▶ [TASK]
Duplicate every line of the following data verbatim, keeping the original order, spelling, spacing, and punctuation.

(DATA SUPPLIED begins)

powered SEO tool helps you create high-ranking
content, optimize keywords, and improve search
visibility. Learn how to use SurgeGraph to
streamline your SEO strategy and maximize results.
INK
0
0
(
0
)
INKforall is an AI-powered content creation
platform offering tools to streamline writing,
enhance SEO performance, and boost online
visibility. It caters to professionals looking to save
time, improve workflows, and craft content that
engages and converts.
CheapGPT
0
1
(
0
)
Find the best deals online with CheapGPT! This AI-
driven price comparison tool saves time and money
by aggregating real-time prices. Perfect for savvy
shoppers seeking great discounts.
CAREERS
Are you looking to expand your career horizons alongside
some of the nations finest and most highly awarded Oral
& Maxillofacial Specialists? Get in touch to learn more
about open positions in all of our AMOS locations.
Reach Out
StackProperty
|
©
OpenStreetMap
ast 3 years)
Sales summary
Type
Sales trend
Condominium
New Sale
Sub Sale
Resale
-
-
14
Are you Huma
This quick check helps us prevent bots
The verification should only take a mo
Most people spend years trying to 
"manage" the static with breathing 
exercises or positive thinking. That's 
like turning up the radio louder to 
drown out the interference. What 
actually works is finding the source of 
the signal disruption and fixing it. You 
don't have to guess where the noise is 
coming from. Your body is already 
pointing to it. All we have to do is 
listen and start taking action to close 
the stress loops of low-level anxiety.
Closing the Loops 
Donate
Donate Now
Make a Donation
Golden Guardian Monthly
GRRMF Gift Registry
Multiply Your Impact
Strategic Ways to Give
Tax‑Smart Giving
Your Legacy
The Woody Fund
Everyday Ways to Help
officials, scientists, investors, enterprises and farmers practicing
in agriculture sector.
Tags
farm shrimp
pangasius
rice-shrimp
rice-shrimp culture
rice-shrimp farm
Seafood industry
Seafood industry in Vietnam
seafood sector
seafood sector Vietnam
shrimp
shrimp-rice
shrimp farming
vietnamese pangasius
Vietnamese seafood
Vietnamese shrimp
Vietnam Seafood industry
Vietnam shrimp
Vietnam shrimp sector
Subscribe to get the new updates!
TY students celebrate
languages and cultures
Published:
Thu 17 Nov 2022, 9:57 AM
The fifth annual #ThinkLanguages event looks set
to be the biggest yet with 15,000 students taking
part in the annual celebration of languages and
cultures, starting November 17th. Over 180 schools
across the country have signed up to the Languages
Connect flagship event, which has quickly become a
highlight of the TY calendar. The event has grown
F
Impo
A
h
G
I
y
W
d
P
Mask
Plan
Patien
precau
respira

(DATA SUPPLIED ends)

▶ [EXERCISE ANSWER]
powered SEO tool helps you create high-ranking
content, optimize keywords, and improve search
visibility. Learn how to use SurgeGraph to
streamline your SEO strategy and maximize results.
INK
0
0
(
0
)
INKforall is an AI-powered content creation
platform offering tools to streamline writing,
enhance SEO performance, and boost online
visibility. It caters to professionals looking to save
time, improve workflows, and craft content that
engages and converts.
CheapGPT
0
1
(
0
)
Find the best deals online with CheapGPT! This AI-
driven price comparison tool saves time and money
by aggregating real-time prices. Perfect for savvy
shoppers seeking great discounts.
CAREERS
Are you looking to expand your career horizons alongside
some of the nations finest and most highly awarded Oral
& Maxillofacial Specialists? Get in touch to learn more
about open positions in all of our AMOS locations.
Reach Out
StackProperty
|
©
OpenStreetMap
ast 3 years)
Sales summary
Type
Sales trend
Condominium
New Sale
Sub Sale
Resale
-
-
14
Are you Huma
This quick check helps us prevent bots
The verification should only take a mo
Most people spend years trying to 
"manage" the static with breathing 
exercises or positive thinking. That's 
like turning up the radio louder to 
drown out the interference. What 
actually works is finding the source of 
the signal disruption and fixing it. You 
don't have to guess where the noise is 
coming from. Your body is already 
pointing to it. All we have to do is 
listen and start taking action to close 
the stress loops of low-level anxiety.
Closing the Loops 
Donate
Donate Now
Make a Donation
Golden Guardian Monthly
GRRMF Gift Registry
Multiply Your Impact
Strategic Ways to Give
Tax‑Smart Giving
Your Legacy
The Woody Fund
Everyday Ways to Help
officials, scientists, investors, enterprises and farmers practicing
in agriculture sector.
Tags
farm shrimp
pangasius
rice-shrimp
rice-shrimp culture
rice-shrimp farm
Seafood industry
Seafood industry in Vietnam
seafood sector
seafood sector Vietnam
shrimp
shrimp-rice
shrimp farming
vietnamese pangasius
Vietnamese seafood
Vietnamese shrimp
Vietnam Seafood industry
Vietnam shrimp
Vietnam shrimp sector
Subscribe to get the new updates!
TY students celebrate
languages and cultures
Published:
Thu 17 Nov 2022, 9:57 AM
The fifth annual #ThinkLanguages event looks set
to be the biggest yet with 15,000 students taking
part in the annual celebration of languages and
cultures, starting November 17th. Over 180 schools
across the country have signed up to the Languages
Connect flagship event, which has quickly become a
highlight of the TY calendar. The event has grown
F
Impo
A
h
G
I
y
W
d
P
Mask
Plan
Patien
precau
respira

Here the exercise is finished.